= Beginning of Section =
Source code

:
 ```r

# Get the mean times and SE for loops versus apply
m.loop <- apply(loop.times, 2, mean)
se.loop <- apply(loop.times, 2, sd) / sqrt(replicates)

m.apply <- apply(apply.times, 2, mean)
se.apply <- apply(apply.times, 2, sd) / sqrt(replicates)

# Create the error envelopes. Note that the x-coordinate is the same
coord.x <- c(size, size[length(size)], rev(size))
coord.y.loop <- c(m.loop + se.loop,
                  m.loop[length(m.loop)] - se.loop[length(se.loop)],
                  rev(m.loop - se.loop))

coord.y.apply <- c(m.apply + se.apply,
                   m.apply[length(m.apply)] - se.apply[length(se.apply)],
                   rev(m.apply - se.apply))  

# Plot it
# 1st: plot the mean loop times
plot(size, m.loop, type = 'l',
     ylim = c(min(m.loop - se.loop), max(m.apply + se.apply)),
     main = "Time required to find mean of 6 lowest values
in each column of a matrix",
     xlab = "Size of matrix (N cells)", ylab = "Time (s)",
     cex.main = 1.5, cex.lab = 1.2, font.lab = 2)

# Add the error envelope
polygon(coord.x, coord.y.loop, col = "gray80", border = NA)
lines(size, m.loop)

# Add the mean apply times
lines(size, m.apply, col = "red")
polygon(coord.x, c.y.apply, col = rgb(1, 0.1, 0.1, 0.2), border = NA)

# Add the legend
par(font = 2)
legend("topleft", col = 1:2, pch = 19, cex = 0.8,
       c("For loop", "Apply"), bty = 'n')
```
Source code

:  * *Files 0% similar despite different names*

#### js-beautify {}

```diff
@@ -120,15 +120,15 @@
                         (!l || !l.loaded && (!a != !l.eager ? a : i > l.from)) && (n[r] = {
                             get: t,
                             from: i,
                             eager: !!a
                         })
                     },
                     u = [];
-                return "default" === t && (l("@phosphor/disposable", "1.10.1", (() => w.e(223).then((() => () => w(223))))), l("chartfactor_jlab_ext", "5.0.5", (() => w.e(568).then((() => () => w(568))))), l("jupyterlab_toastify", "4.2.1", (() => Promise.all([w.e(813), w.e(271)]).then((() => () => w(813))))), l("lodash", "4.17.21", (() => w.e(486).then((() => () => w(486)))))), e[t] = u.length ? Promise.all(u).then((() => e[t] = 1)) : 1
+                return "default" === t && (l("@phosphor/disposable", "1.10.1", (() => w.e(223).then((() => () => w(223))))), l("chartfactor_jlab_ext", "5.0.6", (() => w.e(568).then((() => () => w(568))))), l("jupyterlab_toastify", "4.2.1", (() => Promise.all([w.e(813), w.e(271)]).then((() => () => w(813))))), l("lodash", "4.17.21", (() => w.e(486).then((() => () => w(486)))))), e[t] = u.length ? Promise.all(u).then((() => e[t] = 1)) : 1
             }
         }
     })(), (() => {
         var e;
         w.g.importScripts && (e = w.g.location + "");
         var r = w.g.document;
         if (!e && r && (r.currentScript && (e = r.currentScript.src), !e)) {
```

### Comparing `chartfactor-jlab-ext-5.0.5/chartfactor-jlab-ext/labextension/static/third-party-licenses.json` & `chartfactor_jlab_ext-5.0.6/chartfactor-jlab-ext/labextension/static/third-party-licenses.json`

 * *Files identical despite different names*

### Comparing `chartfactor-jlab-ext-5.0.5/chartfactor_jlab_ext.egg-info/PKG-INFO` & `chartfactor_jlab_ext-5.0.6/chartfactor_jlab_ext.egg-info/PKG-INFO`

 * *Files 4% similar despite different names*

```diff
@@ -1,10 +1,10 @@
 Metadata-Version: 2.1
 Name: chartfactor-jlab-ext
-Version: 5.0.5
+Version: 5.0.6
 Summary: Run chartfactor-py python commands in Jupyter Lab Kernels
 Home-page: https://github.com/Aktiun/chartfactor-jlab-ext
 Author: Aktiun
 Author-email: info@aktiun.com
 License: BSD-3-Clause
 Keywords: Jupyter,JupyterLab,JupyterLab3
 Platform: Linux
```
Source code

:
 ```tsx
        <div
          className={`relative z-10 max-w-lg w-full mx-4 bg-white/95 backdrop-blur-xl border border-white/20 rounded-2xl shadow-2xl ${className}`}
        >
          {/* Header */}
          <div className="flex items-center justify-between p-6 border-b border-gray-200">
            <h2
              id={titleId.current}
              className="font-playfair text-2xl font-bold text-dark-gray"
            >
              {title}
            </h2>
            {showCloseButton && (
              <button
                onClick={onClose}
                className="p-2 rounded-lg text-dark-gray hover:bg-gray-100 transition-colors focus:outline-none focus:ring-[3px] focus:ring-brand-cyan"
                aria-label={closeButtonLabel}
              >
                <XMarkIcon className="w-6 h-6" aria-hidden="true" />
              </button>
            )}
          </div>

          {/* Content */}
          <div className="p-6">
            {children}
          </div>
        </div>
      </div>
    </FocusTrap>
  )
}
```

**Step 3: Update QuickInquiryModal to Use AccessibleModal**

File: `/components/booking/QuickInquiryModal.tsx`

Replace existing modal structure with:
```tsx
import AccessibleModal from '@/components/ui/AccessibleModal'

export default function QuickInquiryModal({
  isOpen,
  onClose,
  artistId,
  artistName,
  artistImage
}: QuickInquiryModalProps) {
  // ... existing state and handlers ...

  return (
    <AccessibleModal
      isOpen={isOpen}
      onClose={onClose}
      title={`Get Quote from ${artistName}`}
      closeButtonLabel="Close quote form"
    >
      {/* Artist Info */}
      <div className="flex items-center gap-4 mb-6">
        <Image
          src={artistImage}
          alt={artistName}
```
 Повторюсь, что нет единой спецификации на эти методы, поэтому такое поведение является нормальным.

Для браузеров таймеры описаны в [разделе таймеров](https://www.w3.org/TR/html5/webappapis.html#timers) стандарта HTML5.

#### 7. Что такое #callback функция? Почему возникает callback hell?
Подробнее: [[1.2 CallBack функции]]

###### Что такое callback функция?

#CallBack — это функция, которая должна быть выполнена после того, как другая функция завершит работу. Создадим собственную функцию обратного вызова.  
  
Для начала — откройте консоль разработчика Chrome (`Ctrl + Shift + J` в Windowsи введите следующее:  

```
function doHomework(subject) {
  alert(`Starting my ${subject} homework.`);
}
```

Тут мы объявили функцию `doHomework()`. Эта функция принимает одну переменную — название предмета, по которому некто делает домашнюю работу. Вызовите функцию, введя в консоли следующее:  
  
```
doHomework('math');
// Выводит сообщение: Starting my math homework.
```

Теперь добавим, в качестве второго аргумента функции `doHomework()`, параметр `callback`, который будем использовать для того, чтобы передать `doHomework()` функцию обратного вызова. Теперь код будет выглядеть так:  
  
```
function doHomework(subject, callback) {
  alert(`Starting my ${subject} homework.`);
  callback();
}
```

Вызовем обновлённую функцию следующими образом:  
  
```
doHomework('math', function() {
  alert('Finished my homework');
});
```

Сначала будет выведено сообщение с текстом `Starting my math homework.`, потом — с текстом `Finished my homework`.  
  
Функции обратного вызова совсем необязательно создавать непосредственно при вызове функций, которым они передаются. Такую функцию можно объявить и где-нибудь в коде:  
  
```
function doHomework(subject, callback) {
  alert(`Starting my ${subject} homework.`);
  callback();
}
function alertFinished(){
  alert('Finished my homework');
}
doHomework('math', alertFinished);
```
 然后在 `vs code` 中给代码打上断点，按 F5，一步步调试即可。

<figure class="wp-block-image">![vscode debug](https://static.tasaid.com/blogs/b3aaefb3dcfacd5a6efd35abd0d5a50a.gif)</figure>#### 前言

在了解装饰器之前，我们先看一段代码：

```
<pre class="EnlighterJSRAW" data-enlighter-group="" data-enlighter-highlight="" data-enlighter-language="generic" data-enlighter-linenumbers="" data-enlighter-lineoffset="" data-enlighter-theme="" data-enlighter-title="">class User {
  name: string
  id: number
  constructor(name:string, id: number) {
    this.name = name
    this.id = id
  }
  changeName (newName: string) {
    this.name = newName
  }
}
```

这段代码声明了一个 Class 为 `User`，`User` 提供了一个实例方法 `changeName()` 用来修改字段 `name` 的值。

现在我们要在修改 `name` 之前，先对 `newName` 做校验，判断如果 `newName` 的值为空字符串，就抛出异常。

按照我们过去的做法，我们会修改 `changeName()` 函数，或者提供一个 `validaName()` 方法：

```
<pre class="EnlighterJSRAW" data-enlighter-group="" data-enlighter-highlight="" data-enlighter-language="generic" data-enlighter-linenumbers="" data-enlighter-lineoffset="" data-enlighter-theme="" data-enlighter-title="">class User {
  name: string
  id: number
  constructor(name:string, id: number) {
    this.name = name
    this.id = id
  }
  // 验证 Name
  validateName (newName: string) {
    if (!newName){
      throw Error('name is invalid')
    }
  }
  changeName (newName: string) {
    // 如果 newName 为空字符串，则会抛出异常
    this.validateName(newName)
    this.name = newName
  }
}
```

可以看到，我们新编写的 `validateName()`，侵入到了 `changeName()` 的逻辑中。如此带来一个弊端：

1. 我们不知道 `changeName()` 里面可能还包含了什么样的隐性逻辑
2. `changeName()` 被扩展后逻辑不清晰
= End of Section =
▶ [What the exercise asks]
Read the entries above and find each line holding the word "existing". Copy it out.

▶ [Answer to this exercise]
Replace existing modal structure with:
  // ... existing state and handlers ...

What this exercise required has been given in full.